To understand the issue, let’s take a deeper dive into https. Https functions through the exchange of certificates. When you browse to https://www.amazon.com, that site presents your Web browser with a certificate which is signed by a known third-party root certificate authority (in Amazon’s case, this is currently DigiCert). If the certificate is seen as valid, then your Web browser will begin a secure session with the Amazon Web server; if it’s not, then you will receive a warning and be blocked from continuing to browse the site. There are many reasons why such a warning might be produced, such as the site having an expired certificate or, more troubling, someone else having hijacked the amazon.com domain and placed their own Web server in its place. (With Amazon, this scenario can be considered highly unlikely, but smaller sites are more vulnerable for reasons beyond the immediate scope of this article.) That sort of hijacking is called a “man-in-the-middle attack,” and it’s exactly the sort of thing that https is designed to prevent. It’s also exactly the sort of thing that Blokada would have to do in order to block ads which are locally served via https.
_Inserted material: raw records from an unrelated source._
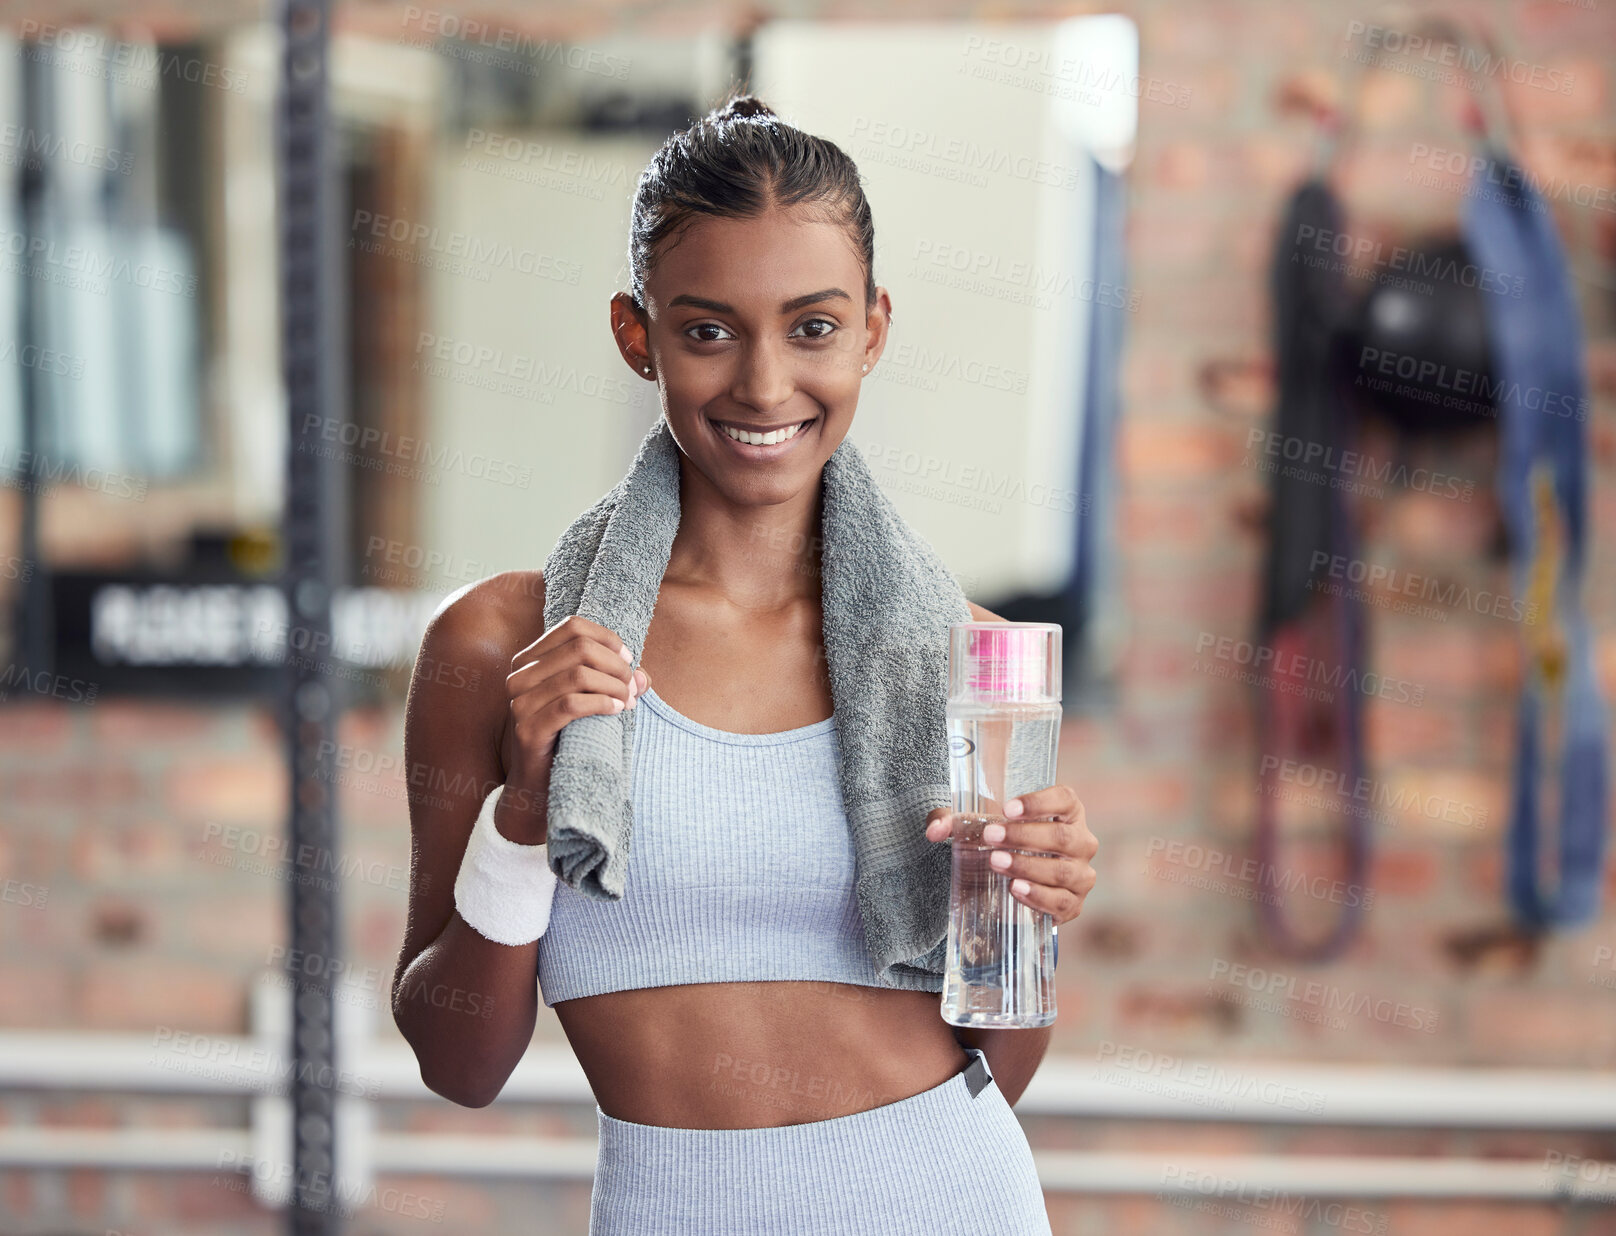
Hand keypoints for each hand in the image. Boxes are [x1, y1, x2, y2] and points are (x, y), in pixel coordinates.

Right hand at [497, 615, 650, 843]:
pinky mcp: (528, 729)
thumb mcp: (591, 700)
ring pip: (578, 674)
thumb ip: (615, 681)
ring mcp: (519, 703)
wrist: (540, 784)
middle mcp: (519, 676)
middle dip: (615, 665)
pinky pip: (571, 704)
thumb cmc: (567, 735)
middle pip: (579, 647)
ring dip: (614, 686)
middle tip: (632, 686)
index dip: (607, 638)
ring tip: (629, 701)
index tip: (628, 660)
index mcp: (529, 660)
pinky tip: (617, 710)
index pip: (572, 626)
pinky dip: (601, 703)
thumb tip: (643, 676)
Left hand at [924, 785, 1097, 925]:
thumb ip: (953, 822)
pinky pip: (1062, 902)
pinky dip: (1039, 897)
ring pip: (1064, 870)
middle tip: (991, 836)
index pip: (1065, 799)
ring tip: (996, 862)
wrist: (1007, 881)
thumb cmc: (1000, 842)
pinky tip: (1016, 889)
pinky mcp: (1073, 905)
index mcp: (1067, 812)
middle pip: (1063, 836)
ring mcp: (1081, 875)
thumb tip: (934, 829)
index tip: (1007, 808)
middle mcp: (1081, 841)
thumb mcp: (977, 827)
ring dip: (1028, 866)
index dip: (1039, 802)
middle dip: (1024, 836)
The obstacle is not insurmountable, but it is problematic. First, Blokada would need to present a certificate to all the applications on a given device which allows Blokada to impersonate every Web server the device tries to access via https. On corporate networks and within certain Internet service providers, a certificate is often deployed to client machines, which allows a corporate Web proxy or ISP content filter to inspect the https traffic (the use of this technique by ISPs is considered highly controversial because it invades the privacy of Internet subscribers). Having done that, Blokada would then be able to decrypt almost any encrypted Internet traffic leaving the device. Additionally, should a vulnerability in Blokada be discovered and exploited, an attacker would gain all the same access possessed by Blokada, i.e. the ability to read all of the device’s Internet traffic, including any secure transactions performed such as online banking or shopping. The Blokada certificate itself could also become a point of exploitation; if an attacker managed to overwrite or subvert the certificate, another application could pose as Blokada, gaining its same rights. Granting Blokada these rights therefore requires putting a tremendous amount of trust in the app, so the feature would need to be developed and activated with exceeding care.

In short, https filtering is one of those features which seems highly desirable but which has the potential of severely undermining the security of any device running it. The Blokada development team are investigating the feature and actively trying to understand how it can be implemented safely. In the meantime, we may all just have to live with those Sponsored posts.